_Testo selezionato_
+++
Il secondo ed il quarto motivo presentano aspetti di connessione per cui possono essere trattati congiuntamente.
Gli stessi si rivelano fondati nei termini qui di seguito esposti.
La Corte d'appello, per accertare la veridicità e l'attendibilità delle circostante esposte dal ricorrente a fondamento delle proprie istanze di protezione internazionale, ha fatto applicazione del regime delI'onere della prova previsto nell' art 3 del D.Lgs. n. 251 del 2007, che stabilisce che, se il
richiedente non ha fornito la prova di alcuni elementi rilevanti ai fini della decisione, le allegazioni dei fatti non suffragati da prova vengono ritenuti comunque veritieri se: a) il richiedente ha compiuto ogni ragionevole sforzo per circostanziare la domanda; b) è stata fornita un'idonea motivazione dell'eventuale mancanza di altri elementi significativi, le dichiarazioni rese sono coerenti e plausibili e correlate alle informazioni generali e specifiche riguardanti il suo caso; c) il richiedente ha presentato la domanda il prima possibile o comunque ha avuto un valido motivo per tardarla; d) dai riscontri effettuati il richiedente è attendibile.( v Cass. 6879/11)
+++
_Blocco dati_
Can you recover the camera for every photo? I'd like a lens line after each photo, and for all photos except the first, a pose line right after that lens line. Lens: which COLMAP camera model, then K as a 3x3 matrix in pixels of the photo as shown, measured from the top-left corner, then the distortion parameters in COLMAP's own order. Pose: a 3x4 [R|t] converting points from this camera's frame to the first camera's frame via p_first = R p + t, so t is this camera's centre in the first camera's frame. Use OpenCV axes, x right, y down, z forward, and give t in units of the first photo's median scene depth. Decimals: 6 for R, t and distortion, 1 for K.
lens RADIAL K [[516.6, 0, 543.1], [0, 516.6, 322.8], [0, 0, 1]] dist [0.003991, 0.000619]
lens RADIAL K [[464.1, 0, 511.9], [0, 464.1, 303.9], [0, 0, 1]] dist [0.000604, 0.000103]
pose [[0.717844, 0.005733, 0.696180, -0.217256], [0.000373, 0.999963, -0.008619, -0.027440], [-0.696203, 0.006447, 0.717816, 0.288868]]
+++
_Compiti ed esercizi_
A. Riscrivi il testo selezionato da "Il secondo ed" a "di seguito esposti.", mettendo "insieme" al posto di "congiuntamente".
B. In base al testo selezionato, indica se ciascuna affermazione è vera o falsa con un sì o un no e riporta tra virgolette le parole del testo che lo dimostrano.
(i) La Corte d'appello ha applicato il regime dell'onere della prova dell'art. 3 del D.Lgs. n. 251 del 2007.
(ii) Il secondo e il quarto motivo devono essere trattati separatamente.
(iii) I motivi esaminati risultano infondati.
C. Nel testo selezionato, che cosa si richiede al richiedente riguardo al momento in cui presenta la domanda?
Per questo lavoro le righe non servono.

_Risposte ai compiti_
A.
Il secondo ed il quarto motivo presentano aspetti di connessione per cui possono essere trattati insieme.
Gli stessi si rivelano fondati nei termini qui di seguito esposti.

B.
(i) Sì: "previsto nell' art 3 del D.Lgs. n. 251 del 2007".
(ii) No: "possono essere trattati congiuntamente".
(iii) No: "Gli stessi si rivelano fondati".

C. Deve averla presentata il prima possibile o deve aver avuto un valido motivo per tardarla.